Besides, he claims, his business--where he sells wines "custom crushed" at another winery--could actually meet the county's current, loosely written legal definition of a winery. County officials disagree.
In any case, people do agree that the Napa Valley draws more tourists each year and that small wineries are relying more and more on them, either to establish reputations, improve cash flow or simply empty warehouses.
This, in turn, has caused some second- and third-generation wine makers and growers to resent their well-to-do new neighbors who open wineries and attract the often bothersome tourists. Old-timers also fear that their descendants will be priced out of the local real estate market.
Despite this, small wineries say they cannot afford to change.
"I think selling direct is the only way for a small winery to make it," said Daryl Sattui, owner of V. Sattui Winery and one of the most successful small vintners in the valley.

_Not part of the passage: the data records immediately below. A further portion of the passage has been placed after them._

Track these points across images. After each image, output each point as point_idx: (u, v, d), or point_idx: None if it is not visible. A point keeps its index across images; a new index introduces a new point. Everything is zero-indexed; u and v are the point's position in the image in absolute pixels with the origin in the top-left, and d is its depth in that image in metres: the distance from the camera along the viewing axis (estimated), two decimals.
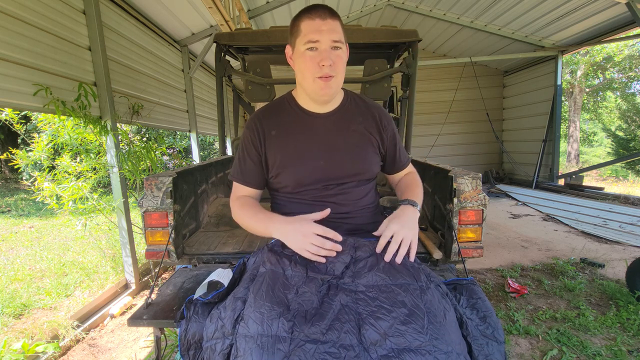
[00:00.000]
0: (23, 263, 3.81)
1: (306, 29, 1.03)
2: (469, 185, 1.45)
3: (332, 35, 1.02)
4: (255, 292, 0.91)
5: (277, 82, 2.48)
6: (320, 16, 1.02)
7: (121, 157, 2.82)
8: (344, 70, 1.11)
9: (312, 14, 1.03)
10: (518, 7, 6.03)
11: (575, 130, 15.42)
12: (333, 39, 1.03)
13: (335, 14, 1.05)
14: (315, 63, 1.03)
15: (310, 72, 1.05)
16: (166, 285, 1.40)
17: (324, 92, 1.09)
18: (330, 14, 1.03)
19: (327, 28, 1.02)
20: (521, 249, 3.82)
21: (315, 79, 1.06)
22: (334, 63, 1.04)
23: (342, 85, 1.15)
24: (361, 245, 1.04)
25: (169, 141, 9.64)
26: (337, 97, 1.22)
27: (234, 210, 1.21)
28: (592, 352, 1.97)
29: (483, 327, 0.94)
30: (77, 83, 2.52)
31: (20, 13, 2.11)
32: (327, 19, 1.02)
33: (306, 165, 1.16)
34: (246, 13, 4.23)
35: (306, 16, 1.04)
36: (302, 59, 1.06)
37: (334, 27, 1.03)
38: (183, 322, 1.01)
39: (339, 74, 1.08)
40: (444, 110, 8.92)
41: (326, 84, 1.06)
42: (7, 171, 10.72)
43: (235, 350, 0.83)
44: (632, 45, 13.71)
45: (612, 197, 6.03)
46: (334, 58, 1.04)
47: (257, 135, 1.19)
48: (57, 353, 2.10)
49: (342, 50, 1.06)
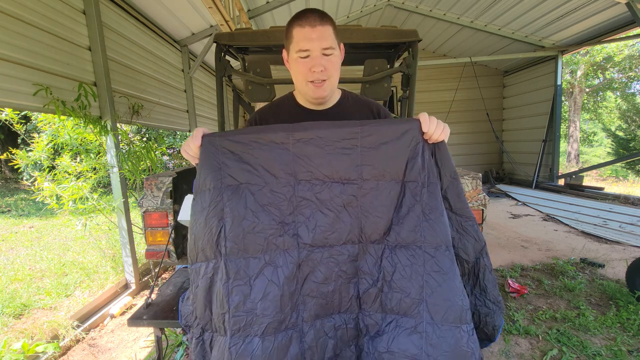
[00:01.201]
0: (23, 263, 3.81)
1: (297, 36, 1.04)
2: (469, 185, 1.45)
3: (322, 42, 1.03)
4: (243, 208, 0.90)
5: (277, 82, 2.48)
6: (310, 24, 1.03)
7: (121, 157, 2.82)
8: (338, 72, 1.12)
9: (302, 21, 1.04)
10: (518, 7, 6.03)
11: (575, 130, 15.42)
12: (323, 47, 1.04)
13: (326, 18, 1.05)
14: (307, 69, 1.06)
15: (302, 76, 1.09)
16: (166, 285, 1.41)
17: (317, 95, 1.12)
18: (320, 21, 1.03)
19: (317, 36, 1.02)
20: (521, 249, 3.82)
21: (308, 82, 1.09)
22: (326, 68, 1.06)
23: (336, 85, 1.18)
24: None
25: (169, 141, 9.63)
26: (335, 96, 1.25)
27: None
28: (592, 352, 1.97)
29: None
30: (77, 83, 2.52)
31: (20, 13, 2.11)
32: (317, 27, 1.03)
33: None
34: (246, 13, 4.23)
35: (297, 23, 1.05)
36: (295, 64, 1.09)
37: (323, 34, 1.03)
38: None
39: (332, 76, 1.10)
40: (444, 110, 8.92)
41: (319, 88, 1.10)
42: (7, 171, 10.72)
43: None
44: (632, 45, 13.71)
45: (612, 197, 6.03)
46: (325, 63, 1.05)
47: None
48: (57, 353, 2.10)
49: (334, 54, 1.07)
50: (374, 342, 0.91)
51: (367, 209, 0.91)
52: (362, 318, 0.93)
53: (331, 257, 0.91)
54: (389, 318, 0.91)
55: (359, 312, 0.94)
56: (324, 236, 0.90)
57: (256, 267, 0.87)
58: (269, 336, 0.84)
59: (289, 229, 0.90)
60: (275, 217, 0.90)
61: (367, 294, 0.93)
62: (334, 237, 0.91)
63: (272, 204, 0.90)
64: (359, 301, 0.93)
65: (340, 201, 0.91)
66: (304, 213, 0.91)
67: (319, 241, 0.90)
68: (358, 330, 0.94)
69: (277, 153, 0.90)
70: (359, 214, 0.91)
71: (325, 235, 0.90)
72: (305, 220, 0.91)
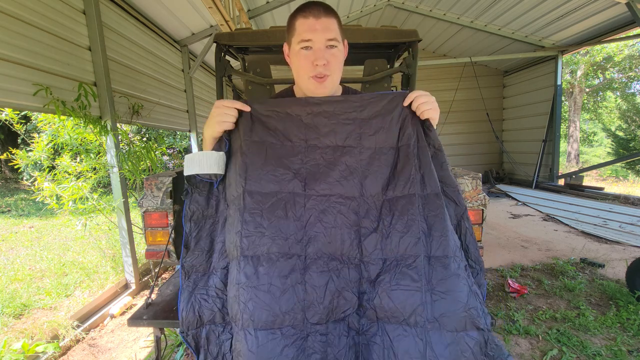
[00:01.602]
0: (23, 263, 3.81)
1: (300, 27, 1.01)
2: (469, 185, 1.45)
3: (327, 33, 1.01)
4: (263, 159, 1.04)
5: (277, 82, 2.48)
6: (315, 15, 1.00)
7: (121, 157, 2.82)
8: (340, 69, 1.10)
9: (306, 12, 1.01)
10: (518, 7, 6.03)
11: (575, 130, 15.43)
12: (327, 38, 1.01)
13: (331, 11, 1.03)
14: (309, 62, 1.03)
15: (304, 70, 1.05)
16: (166, 285, 1.41)
17: (319, 92, 1.09)
18: (325, 12, 1.01)
19: (321, 27, 1.00)
20: (521, 249, 3.82)
21: (310, 78, 1.06)
22: (329, 62, 1.03)
23: (338, 82, 1.14)
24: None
25: (169, 141, 9.63)
26: (337, 92, 1.22)
27: None
28: (592, 352, 1.97)
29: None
30: (77, 83, 2.52)
31: (20, 13, 2.11)
32: (322, 17, 1.00)
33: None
34: (246, 13, 4.23)
35: (301, 15, 1.02)
36: (297, 57, 1.05)
37: (328, 25, 1.01)
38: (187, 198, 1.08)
39: (334, 72, 1.07)
40: (444, 110, 8.85)
41: (320, 84, 1.06)
42: (7, 171, 10.73)
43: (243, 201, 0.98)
44: (632, 45, 13.71)
45: (612, 197, 6.03)
46: (328, 57, 1.02)
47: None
48: (57, 353, 2.10)
49: (338, 48, 1.04)
50: (375, 283, 0.98)
51: (366, 170, 1.06)
52: (364, 266, 1.00)
53: (335, 204, 1.03)
54: (389, 260, 0.99)
55: (361, 259, 1.01)
56: (329, 187, 1.04)
57: (269, 201, 1.00)
58: (274, 257, 0.95)
59: (299, 177, 1.04)
60: (288, 167, 1.05)
61: (368, 240, 1.01)
62: (338, 190, 1.04)
63: (286, 158, 1.06)
64: (360, 248, 1.01)
65: (343, 162, 1.06)
66: (312, 168, 1.06)
67: (324, 190, 1.03)
68: (360, 274, 0.99)
69: (292, 122, 1.08)
70: (360, 174, 1.06)
71: (330, 187, 1.04)
72: (313, 173, 1.05)
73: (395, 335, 0.91)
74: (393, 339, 0.91)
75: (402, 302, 0.92)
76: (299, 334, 0.91)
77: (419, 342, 0.89)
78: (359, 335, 0.96)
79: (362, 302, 0.97)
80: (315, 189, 1.03)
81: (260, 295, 0.90)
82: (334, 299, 0.95)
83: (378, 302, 0.94)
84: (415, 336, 0.90)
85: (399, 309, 0.92)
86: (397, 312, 0.92)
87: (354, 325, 0.96)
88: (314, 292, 0.94)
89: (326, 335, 0.93)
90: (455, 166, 1.53)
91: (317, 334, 0.92)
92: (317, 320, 0.93)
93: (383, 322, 0.94)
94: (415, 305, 0.91)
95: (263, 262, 0.94)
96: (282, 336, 0.89)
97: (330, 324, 0.94)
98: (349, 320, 0.96)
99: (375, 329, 0.95)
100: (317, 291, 0.95)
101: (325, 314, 0.93)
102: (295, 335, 0.91)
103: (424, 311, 0.90)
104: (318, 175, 1.05)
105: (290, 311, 0.91)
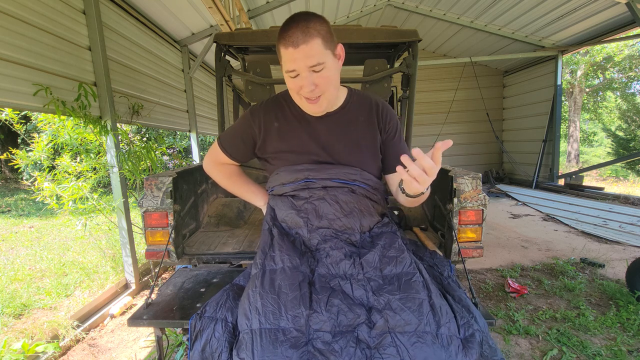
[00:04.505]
0: (23, 263, 3.81)
1: (283, 56, 1.00)
2: (469, 185, 1.45)
3: (308, 61, 0.96)
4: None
5: (277, 82, 2.48)
6: (293, 44, 0.95)
7: (121, 157, 2.82)
8: (334, 82, 1.06)
9: (286, 40, 0.96)
10: (518, 7, 6.02)
11: (575, 130, 15.42)
12: (309, 65, 0.97)
13: (311, 32, 0.95)
14: (298, 87, 1.03)
15: (295, 92, 1.07)
16: (166, 285, 1.40)
17: (313, 111, 1.11)
18: (303, 37, 0.94)
19: (302, 55, 0.95)
20: (521, 249, 3.82)
21: (302, 97, 1.07)
22: (317, 85, 1.01)
23: (335, 94, 1.13)
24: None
25: (169, 141, 9.62)
26: (340, 96, 1.22)
27: (218, 175, 1.37)
28: (592, 352, 1.97)
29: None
30: (77, 83, 2.52)
31: (20, 13, 2.10)
32: (300, 45, 0.94)
33: (302, 157, 1.21)
34: (246, 13, 4.23)
35: (281, 43, 0.98)
36: (287, 81, 1.06)
37: (307, 52, 0.95)
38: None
39: (327, 90, 1.05)
40: (444, 110, 8.91)
41: (313, 104, 1.07)
42: (7, 171, 10.72)
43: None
44: (632, 45, 13.70)
45: (612, 197, 6.03)
46: (315, 80, 1.00)
47: (258, 125, 1.23)
48: (57, 353, 2.10)
49: (326, 67, 1.00)
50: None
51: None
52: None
53: (338, 177, 1.18)
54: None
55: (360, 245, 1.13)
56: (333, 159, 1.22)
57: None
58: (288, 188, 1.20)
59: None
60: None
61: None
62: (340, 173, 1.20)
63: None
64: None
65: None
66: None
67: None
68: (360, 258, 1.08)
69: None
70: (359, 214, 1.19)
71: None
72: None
73: (411, 344, 0.86)
74: (409, 347, 0.86)
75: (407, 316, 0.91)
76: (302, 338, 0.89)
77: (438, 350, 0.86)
78: (370, 349, 0.89)
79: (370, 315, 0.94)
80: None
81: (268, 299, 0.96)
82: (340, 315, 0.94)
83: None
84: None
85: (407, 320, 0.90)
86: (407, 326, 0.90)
87: (364, 337, 0.90)
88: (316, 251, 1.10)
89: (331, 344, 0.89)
90: (455, 166, 1.53)
91: (319, 340, 0.89)
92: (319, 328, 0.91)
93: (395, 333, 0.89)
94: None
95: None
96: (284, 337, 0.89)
97: (337, 335, 0.91)
98: (357, 333, 0.91)
99: (389, 340, 0.88)
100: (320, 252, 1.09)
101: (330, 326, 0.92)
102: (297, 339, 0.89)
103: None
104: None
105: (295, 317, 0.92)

His new cut-stone winery with its adjacent delicatessen and picnic grounds is seen by other wine makers as both a marketing masterstroke and a bad example that too many other small wineries are scrambling to copy.
Napa County now has about 200 wineries, most of them small and most of them lacking the necessary county permit for public tastings. Those without permits can hold tastings only by appointment or invitation, and most do.
"When we sell a bottle of wine (at the winery) for $10, we get just about 10 bucks, not the $5 we get from wholesale distributors--and we don't have to wait 60 to 90 days to get it," Sattui said.
Sattui sells all of his wine at his winery, which is unprecedented. Most of the other small wineries instead use retail sales to help even out their cash flow between their annual fall releases, or sales, to their distributors.
"During slow periods, sales at the winery help you to meet daily sorts of things, like payroll and PG&E (utilities)," said David Spalding of Stonegate Winery. "It's important. It can even be a matter of survival at times."
It is also important to major wineries, though not a matter of survival.
Big wineries rely on visitors to expand the wine market in general--and their own share of that market in particular. Retail sales are often seen as simply a way to cover the cost of running the tours and pouring free wine.
"There is no better place to educate--and convert--than right here, with everything at our fingertips," said Gwendolyn Rogers, visitors center director at Domaine Chandon, the elegant French-owned champagne cellar.
"Our ultimate goal, of course, is to create repeat customers out of the visitors."
Paul Wagner of the Christian Brothers said 500,000 people a year used to tour the landmark Greystone winery before it closed for structural repairs. "Ford Motor Co. could spend millions to address 500,000 people on TV for a minute; we had them here for an hour for nothing," he said.